Message edited by author 2013-04-16 19:11:05.
04/16/2013 08:33:30 PM · #15
Originally posted by Tiberius:

shutterstock since 2005 jan up to today $1282 in photo downloads and $4968.00 from referrals. now all my refs have been canceled with the new SS policy

sucks

from bigstock and dreamstime I have $1123

so yes it paid form my equipment


The new referral policy is really awful, but it's especially annoying when you've been doing so well.
04/17/2013 01:07:21 AM · #16
Originally posted by GinaRothfels:

Originally posted by Tiberius:

$4968.00 from referrals. now all my refs have been canceled with the new SS policy

sucks


The new referral policy is really awful, but it's especially annoying when you've been doing so well.


I did work hard to get those referrals.

They shouldn't have implemented the new rule for the existing accounts. Of course legally is OK but ethically sucks big time.
04/18/2013 10:41:59 AM · #17
Originally posted by Tiberius:

Originally posted by GinaRothfels:

Originally posted by Tiberius:

$4968.00 from referrals. now all my refs have been canceled with the new SS policy sucks


The new referral policy is really awful, but it's especially annoying when you've been doing so well.


I did work hard to get those referrals.

They shouldn't have implemented the new rule for the existing accounts.
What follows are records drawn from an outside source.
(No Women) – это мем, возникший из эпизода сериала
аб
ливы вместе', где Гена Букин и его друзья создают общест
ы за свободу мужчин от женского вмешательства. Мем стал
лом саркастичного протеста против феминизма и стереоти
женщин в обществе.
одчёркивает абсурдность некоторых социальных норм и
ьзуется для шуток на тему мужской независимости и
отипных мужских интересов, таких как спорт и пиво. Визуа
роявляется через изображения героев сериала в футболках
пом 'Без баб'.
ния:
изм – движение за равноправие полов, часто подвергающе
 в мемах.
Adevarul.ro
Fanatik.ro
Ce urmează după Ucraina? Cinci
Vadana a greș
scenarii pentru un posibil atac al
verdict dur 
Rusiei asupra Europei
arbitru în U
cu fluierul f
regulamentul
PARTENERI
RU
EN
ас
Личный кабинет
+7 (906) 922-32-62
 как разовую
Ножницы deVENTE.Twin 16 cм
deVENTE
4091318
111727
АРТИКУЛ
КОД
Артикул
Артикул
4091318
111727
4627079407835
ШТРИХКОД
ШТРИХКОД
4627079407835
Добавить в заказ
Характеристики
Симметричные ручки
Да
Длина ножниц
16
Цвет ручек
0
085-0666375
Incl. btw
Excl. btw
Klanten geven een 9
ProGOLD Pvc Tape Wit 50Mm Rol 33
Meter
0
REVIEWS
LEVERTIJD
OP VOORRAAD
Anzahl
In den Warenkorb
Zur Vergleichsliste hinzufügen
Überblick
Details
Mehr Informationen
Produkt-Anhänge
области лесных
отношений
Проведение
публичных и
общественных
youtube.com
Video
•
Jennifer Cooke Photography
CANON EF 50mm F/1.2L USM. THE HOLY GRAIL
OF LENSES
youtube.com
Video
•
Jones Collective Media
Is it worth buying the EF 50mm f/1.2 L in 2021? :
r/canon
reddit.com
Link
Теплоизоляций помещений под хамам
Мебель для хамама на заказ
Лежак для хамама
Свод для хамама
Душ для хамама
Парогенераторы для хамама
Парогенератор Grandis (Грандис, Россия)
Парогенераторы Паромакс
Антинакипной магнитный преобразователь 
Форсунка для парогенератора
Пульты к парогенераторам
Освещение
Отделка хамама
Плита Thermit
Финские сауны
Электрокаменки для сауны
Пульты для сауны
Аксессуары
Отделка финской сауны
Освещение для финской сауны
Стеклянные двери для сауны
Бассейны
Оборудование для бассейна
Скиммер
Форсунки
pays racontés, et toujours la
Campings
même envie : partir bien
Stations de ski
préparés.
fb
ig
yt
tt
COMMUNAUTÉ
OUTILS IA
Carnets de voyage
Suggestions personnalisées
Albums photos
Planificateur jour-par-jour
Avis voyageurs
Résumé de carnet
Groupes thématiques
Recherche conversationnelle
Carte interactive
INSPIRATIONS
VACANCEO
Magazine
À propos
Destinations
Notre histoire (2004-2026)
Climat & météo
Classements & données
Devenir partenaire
Of course legally is OK but ethically sucks big time.


I am not sure that it is legally that sound. When we did get the referral connection, Shutterstock was saying that these are lifetime connection. Where is it written that they can change that for existing referral connections? But nobody is doing anything about it, because Shutterstock still brings us the best income.

Message edited by author 2013-04-18 10:43:38.